Work required: Find the lines of the listing that contain the string "compliance", and return them.

========

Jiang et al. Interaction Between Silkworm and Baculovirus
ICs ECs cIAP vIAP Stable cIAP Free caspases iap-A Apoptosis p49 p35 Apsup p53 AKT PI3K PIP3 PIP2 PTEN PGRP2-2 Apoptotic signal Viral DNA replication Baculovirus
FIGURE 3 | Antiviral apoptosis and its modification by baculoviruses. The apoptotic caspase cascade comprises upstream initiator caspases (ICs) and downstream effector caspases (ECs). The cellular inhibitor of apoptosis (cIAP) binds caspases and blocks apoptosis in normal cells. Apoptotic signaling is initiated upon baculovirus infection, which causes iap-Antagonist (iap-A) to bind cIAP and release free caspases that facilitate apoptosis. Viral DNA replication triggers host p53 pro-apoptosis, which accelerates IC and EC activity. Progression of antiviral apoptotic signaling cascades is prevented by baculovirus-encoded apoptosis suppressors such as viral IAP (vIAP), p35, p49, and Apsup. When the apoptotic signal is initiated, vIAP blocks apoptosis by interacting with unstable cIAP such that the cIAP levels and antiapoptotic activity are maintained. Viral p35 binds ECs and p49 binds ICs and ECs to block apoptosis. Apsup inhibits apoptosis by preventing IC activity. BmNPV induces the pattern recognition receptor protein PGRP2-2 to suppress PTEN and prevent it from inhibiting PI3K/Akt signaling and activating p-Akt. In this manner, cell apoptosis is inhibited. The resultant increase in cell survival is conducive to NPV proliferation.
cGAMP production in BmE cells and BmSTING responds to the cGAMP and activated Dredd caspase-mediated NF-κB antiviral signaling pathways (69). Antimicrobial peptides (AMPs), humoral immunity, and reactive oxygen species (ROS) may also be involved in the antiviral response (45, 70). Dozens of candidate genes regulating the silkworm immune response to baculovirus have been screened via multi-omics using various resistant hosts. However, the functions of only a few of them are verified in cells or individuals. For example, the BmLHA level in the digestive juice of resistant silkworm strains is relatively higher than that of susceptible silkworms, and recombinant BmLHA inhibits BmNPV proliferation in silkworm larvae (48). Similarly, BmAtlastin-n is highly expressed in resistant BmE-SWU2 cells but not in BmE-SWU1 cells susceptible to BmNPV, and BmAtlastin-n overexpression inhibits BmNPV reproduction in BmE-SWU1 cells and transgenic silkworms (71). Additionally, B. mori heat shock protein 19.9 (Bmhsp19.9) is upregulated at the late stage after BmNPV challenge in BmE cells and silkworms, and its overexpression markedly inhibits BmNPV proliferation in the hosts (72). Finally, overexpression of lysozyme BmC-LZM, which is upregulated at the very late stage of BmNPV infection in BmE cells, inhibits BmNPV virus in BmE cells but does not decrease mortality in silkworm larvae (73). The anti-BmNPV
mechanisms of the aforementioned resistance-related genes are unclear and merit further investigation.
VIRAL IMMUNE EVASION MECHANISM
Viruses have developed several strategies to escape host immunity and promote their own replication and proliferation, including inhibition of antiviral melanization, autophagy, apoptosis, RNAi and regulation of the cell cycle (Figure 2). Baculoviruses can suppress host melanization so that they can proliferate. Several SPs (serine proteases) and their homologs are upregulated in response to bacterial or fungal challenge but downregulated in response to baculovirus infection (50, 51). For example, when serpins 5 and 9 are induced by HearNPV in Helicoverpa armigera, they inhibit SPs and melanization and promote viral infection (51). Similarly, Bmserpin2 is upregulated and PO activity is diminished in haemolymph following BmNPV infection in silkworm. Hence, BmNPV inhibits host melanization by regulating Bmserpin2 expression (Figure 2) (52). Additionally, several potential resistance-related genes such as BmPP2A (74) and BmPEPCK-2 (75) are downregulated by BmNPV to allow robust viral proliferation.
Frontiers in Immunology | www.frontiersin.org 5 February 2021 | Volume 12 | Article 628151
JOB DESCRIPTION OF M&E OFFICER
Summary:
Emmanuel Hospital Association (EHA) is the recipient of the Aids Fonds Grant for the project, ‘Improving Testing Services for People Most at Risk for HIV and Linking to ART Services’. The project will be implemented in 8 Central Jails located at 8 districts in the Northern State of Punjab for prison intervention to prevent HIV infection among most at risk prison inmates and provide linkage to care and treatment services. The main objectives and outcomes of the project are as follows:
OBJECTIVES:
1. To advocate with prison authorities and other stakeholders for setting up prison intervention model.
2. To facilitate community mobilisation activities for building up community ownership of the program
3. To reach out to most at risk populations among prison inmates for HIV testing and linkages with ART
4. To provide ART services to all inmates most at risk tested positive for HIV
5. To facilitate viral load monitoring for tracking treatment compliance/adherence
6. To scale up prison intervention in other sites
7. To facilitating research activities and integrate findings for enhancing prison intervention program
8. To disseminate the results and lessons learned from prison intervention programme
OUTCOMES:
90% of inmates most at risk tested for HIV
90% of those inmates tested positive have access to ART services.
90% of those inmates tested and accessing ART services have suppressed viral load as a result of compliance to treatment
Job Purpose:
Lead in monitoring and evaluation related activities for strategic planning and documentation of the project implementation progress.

========

Finished exercise:
5. To facilitate viral load monitoring for tracking treatment compliance/adherence
90% of those inmates tested and accessing ART services have suppressed viral load as a result of compliance to treatment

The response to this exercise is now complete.